Con estos mimbres y la necesidad de encontrar un culpable lo antes posible, la Policía la declaró sospechosa de matar a la hija de su compañera de vida, a quien había cuidado y protegido como propia durante 11 años.
Al principio, la prensa la mantuvo en ese armario de cristal en el que se escondía entonces la orientación sexual considerada como inusual. Empezó siendo una amiga de Alicia Hornos (madre de Rocío), más tarde se presentó como su mejor amiga, aun cuando todos sabíamos que habían mantenido una relación de 11 años, fracturada cuatro años atrás.
Lo cierto es que, con la distancia que sobre ellas coloca el óxido del tiempo, resulta sobrecogedor ver aquellas imágenes y no digamos escuchar algunas declaraciones. Ver como, en 1999, la homosexualidad femenina para los todólogos de la época, para los tertulianos de pacotilla era motivo más suficiente para esbozar una conducta violenta resulta lacerante.
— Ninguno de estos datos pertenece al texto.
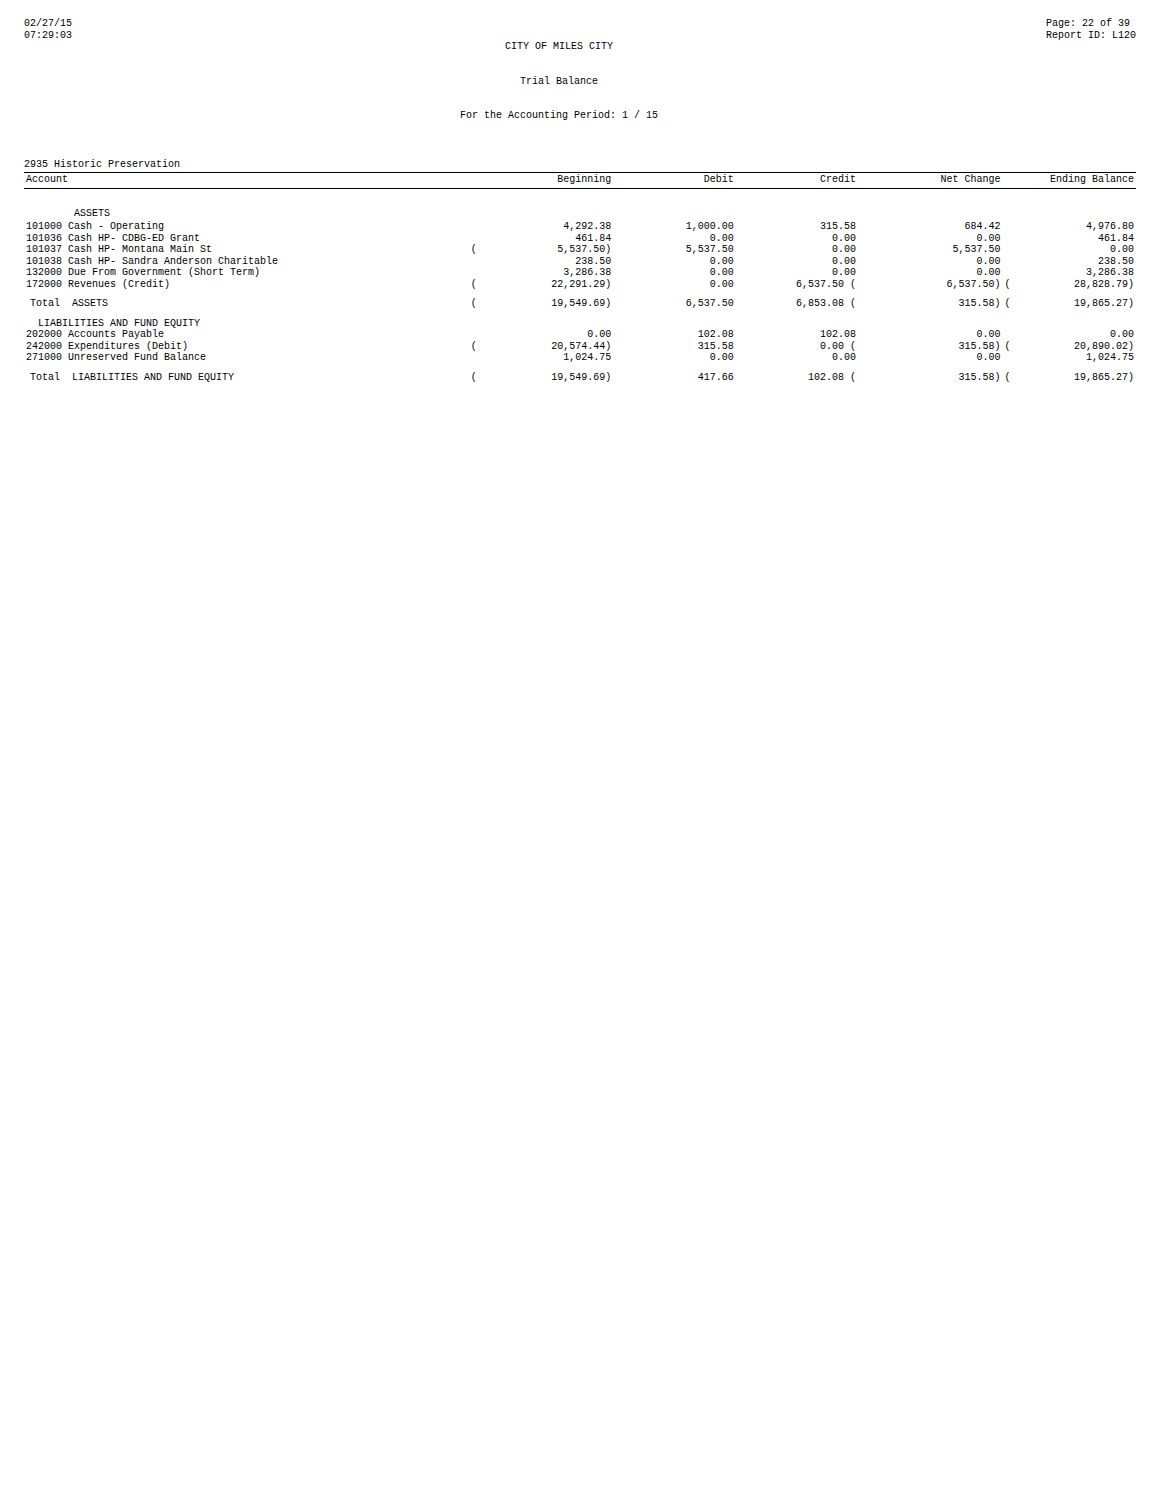02/27/15 07:29:03
CITY OF MILES CITY
Trial Balance
For the Accounting Period: 1 / 15
Page: 22 of 39 Report ID: L120
2935 Historic Preservation
| Account | | Beginning | Debit | Credit | | Net Change | | Ending Balance |
| --- | --- | --- | --- | --- | --- | --- | --- | --- |
| ASSETS |
| 101000 Cash - Operating | | 4,292.38 | 1,000.00 | 315.58 | | 684.42 | | 4,976.80 |
| 101036 Cash HP- CDBG-ED Grant | | 461.84 | 0.00 | 0.00 | | 0.00 | | 461.84 |
| 101037 Cash HP- Montana Main St | ( | 5,537.50) | 5,537.50 | 0.00 | | 5,537.50 | | 0.00 |
| 101038 Cash HP- Sandra Anderson Charitable | | 238.50 | 0.00 | 0.00 | | 0.00 | | 238.50 |
| 132000 Due From Government (Short Term) | | 3,286.38 | 0.00 | 0.00 | | 0.00 | | 3,286.38 |
| 172000 Revenues (Credit) | ( | 22,291.29) | 0.00 | 6,537.50 ( | | 6,537.50) | ( | 28,828.79) |
| Total ASSETS | ( | 19,549.69) | 6,537.50 | 6,853.08 ( | | 315.58) | ( | 19,865.27) |
| LIABILITIES AND FUND EQUITY |
| 202000 Accounts Payable | | 0.00 | 102.08 | 102.08 | | 0.00 | | 0.00 |
| 242000 Expenditures (Debit) | ( | 20,574.44) | 315.58 | 0.00 ( | | 315.58) | ( | 20,890.02) |
| 271000 Unreserved Fund Balance | | 1,024.75 | 0.00 | 0.00 | | 0.00 | | 1,024.75 |
| Total LIABILITIES AND FUND EQUITY | ( | 19,549.69) | 417.66 | 102.08 ( | | 315.58) | ( | 19,865.27) |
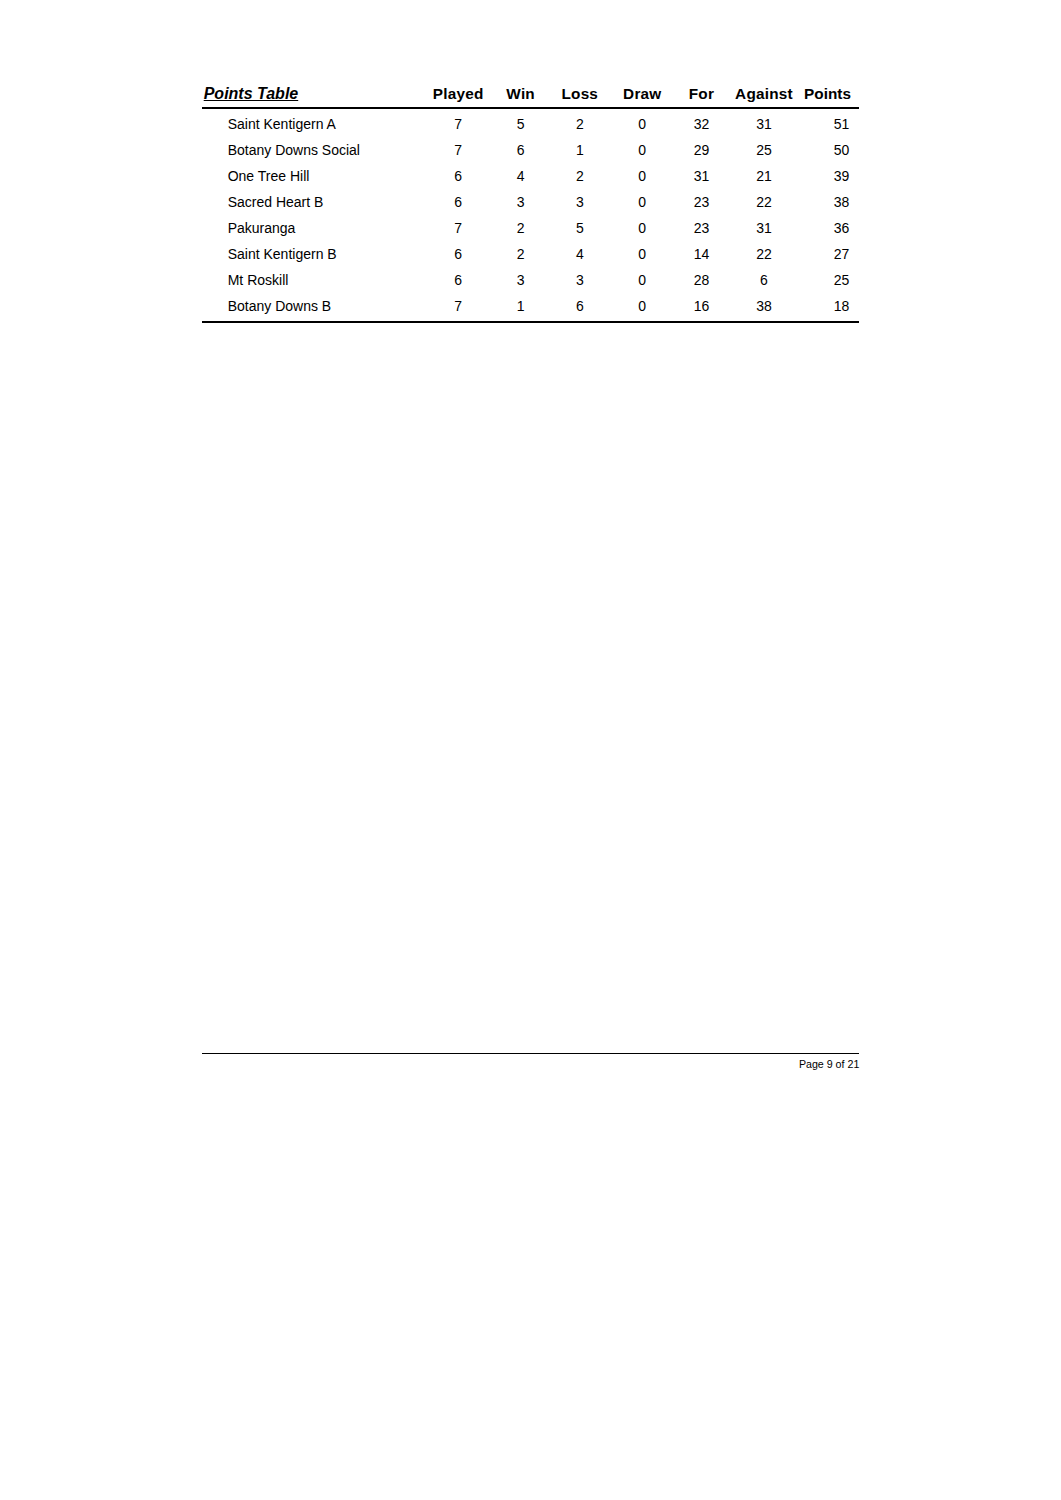| Points Table | Played | Win | Loss | Draw | For | Against | Points |
| --- | --- | --- | --- | --- | --- | --- | --- |
| Saint Kentigern A | 7 | 5 | 2 | 0 | 32 | 31 | 51 |
| Botany Downs Social | 7 | 6 | 1 | 0 | 29 | 25 | 50 |
| One Tree Hill | 6 | 4 | 2 | 0 | 31 | 21 | 39 |
| Sacred Heart B | 6 | 3 | 3 | 0 | 23 | 22 | 38 |
| Pakuranga | 7 | 2 | 5 | 0 | 23 | 31 | 36 |
| Saint Kentigern B | 6 | 2 | 4 | 0 | 14 | 22 | 27 |
| Mt Roskill | 6 | 3 | 3 | 0 | 28 | 6 | 25 |
| Botany Downs B | 7 | 1 | 6 | 0 | 16 | 38 | 18 |
Page 9 of 21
En agosto de 2003 la historia dio un vuelco de 180 grados. Sonia Caravantes (17 años) desapareció también una noche de feria en la localidad malagueña de Coín, a 25 kilómetros de Fuengirola. Un mes más tarde, tras analizar el cuerpo, la Guardia Civil descubrió que el ADN del presunto asesino de Sonia coincidía con los restos biológicos hallados en una colilla de Royal Crown recogida en el lugar donde había aparecido el cadáver de Rocío Wanninkhof. Se trataba del ADN de un británico que residía por la zona y que se hacía llamar Tony King, Tony Alexander King, cuyo verdadero nombre era Tony Bromwich, un psicópata sexual que ya había estrangulado a varias jóvenes por la espalda y agredido sexualmente a otras cinco en Holloway. Tras cumplir su condena, Tony comenzó una nueva vida en Málaga. A pesar de que Scotland Yard había comunicado a la policía española los antecedentes del estrangulador, que era "un peligro potencial para las mujeres de España", aquí no se le dio pábulo. Gracias a la coincidencia en el ADN el verdadero culpable fue detenido y condenado a 53 años de prisión.
Dolores Vázquez vivió un calvario de cuatro años cuya detención ocupó cientos de horas en televisión y muchas más páginas en los medios que su absolución. A Dolores Vázquez nadie le pidió perdón. Fue absuelta, quedó en libertad, pero siguió sufriendo en sus carnes las miradas inquisidoras. Claudicó y se fue de España. Hace unos años regresó a su Galicia natal donde vive alejada del ruido mediático. Los periodistas que la acusaron no se disculparon, simplemente lo dejaron pasar.